QueryInterruptedException occurs when querying for large number of rows in druid cluster

1,163 views
Skip to first unread message

Nitish P

unread,
Sep 1, 2021, 5:57:28 AM9/1/21
to Druid User
Hi,

We use druid-0.20.0 version on our production & we are currently encountering an issue which we do not understand.

Our current production cluster : 
 - 2 historicals (8core, 64gb, 600Gb)
 - 1 middle manager (8core, 32gb)
 - 2 brokers (16core, 64gb)
 - 1 coordinator (8core,32gb),
 - 1 overlord (8core, 32Gb) and 
 - 1 router (4core, 16gb)

We have set maxQueryTimeout as 15 minutes as we do not want any queries to execute beyond this limit (we are still experimenting on this)

We are trying to experiment the current limitation of our server and as part of this we were experimenting on the below query which is one of the queries which we wish to execute via our redash server.

We observed that as number of rows increases the query is automatically interrupted, after searching in druid user groups we found that this is related to timeout of the query and that by increasing timeout we can execute the query but of course with more resource consumption.

We tried but we still hit the limitations not sure why.

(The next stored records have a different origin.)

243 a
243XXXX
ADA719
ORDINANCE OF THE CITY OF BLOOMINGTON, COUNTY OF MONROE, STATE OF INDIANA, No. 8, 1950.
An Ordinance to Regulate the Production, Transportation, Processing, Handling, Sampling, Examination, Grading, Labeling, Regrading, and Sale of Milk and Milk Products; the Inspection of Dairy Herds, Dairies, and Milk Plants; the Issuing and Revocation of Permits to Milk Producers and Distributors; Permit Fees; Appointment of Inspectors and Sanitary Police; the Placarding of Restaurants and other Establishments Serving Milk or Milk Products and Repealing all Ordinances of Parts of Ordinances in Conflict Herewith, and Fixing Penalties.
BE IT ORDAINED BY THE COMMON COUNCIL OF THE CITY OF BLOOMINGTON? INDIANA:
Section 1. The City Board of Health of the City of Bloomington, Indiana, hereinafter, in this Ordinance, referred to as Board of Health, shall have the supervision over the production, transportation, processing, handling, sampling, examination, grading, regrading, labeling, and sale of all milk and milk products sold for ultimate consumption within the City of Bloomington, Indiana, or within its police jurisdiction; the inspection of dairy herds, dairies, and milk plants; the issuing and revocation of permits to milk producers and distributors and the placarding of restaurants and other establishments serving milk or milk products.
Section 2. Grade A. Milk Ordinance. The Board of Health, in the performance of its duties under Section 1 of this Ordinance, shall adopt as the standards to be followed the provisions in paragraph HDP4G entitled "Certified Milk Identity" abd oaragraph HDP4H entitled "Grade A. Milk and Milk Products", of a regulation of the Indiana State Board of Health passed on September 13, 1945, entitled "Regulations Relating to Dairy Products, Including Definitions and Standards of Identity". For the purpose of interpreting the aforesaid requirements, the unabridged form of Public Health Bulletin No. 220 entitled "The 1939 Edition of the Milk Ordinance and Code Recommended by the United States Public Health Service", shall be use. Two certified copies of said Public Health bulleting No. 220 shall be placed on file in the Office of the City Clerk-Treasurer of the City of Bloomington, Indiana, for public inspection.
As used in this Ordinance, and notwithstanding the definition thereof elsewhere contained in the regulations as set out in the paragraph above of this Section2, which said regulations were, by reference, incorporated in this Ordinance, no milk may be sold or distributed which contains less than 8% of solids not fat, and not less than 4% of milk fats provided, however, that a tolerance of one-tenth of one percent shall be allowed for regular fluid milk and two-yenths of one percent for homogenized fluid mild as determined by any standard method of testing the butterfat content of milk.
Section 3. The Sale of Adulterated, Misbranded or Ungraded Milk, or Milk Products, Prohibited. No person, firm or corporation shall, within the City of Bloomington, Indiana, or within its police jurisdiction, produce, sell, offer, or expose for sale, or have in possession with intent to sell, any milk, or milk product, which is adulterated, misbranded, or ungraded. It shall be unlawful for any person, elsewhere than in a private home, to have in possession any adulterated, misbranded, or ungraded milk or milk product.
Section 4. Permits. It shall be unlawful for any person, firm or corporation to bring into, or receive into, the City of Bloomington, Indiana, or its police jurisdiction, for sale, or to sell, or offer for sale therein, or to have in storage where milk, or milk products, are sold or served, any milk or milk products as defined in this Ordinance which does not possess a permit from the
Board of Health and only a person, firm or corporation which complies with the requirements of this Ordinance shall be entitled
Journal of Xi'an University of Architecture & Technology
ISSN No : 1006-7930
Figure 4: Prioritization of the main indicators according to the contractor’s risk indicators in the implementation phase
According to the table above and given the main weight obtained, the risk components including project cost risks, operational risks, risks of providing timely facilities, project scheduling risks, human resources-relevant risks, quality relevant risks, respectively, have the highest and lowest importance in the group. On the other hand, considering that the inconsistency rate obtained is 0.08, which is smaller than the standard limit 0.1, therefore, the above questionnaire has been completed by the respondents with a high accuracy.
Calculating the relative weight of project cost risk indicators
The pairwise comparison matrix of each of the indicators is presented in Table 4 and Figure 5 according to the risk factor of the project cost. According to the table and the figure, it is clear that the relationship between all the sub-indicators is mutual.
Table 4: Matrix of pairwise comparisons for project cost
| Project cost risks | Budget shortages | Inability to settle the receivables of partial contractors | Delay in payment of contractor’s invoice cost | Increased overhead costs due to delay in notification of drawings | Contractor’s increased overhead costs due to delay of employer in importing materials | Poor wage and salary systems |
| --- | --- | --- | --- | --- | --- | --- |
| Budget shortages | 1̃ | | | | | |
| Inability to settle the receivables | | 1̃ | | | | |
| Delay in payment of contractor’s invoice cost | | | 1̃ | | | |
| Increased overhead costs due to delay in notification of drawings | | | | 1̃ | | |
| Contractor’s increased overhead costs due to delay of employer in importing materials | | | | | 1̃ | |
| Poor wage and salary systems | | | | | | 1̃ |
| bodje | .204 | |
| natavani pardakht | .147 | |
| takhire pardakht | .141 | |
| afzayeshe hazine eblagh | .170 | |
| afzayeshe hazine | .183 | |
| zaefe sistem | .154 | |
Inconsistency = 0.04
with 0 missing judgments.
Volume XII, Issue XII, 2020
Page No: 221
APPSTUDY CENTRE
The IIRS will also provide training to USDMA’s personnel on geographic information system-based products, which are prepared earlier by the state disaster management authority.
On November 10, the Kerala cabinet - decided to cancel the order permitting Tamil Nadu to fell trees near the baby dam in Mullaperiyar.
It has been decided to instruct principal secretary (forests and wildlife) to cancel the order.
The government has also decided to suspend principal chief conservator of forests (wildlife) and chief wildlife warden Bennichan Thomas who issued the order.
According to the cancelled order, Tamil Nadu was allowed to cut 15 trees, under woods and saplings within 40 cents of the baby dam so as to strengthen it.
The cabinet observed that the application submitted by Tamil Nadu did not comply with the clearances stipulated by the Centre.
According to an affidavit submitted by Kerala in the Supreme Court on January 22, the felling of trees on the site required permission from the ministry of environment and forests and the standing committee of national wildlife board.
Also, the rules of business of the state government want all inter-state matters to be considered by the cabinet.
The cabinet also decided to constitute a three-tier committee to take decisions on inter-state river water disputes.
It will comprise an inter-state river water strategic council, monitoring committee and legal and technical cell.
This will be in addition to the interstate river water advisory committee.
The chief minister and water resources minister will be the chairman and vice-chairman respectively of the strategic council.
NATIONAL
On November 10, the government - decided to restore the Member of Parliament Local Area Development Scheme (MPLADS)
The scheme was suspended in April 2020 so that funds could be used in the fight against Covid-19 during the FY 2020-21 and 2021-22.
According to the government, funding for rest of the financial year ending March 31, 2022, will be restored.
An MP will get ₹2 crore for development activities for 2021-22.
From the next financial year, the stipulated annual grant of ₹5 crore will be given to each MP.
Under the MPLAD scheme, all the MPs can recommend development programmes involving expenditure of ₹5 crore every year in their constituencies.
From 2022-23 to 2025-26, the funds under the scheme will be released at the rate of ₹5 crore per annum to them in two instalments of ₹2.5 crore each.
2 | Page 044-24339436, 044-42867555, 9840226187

Query tested which has total=51716755 rows
========================
select __time, << 8 columns more >>
from $datasource 
where __time BETWEEN TIMESTAMP '2021-08-24 00:00:00' and TIMESTAMP '2021-08-24 23:59:59'


Test-1 : historical heap of 6gb & directmemory=12gb.
========================
With default timeout :
- We executed the query through a python script with no timeout specified.
- The query failed in <3 minutes returning about 3 million rows (less thatn the total row count) 
- Interestingly the broker reported exception but the python client closed without any issues printing that it had retrieved 3 million rows.
- analysing the failure we found the order of failure as follows
  1. historical-1 failed
  2. broker interrupted
  3. historical-2 interrupted
  4. Client exited reporting that it got 3 million rows

With explicit timeout = 15 minutes : 
- The query failed at 5 minute mark.
- but this time the client threw exception and it did not print any collected row count information.
- It threw exception "('Connection broken: IncompleteRead(4902 bytes read, 6741 more expected)', IncompleteRead(4902 bytes read, 6741 more expected))"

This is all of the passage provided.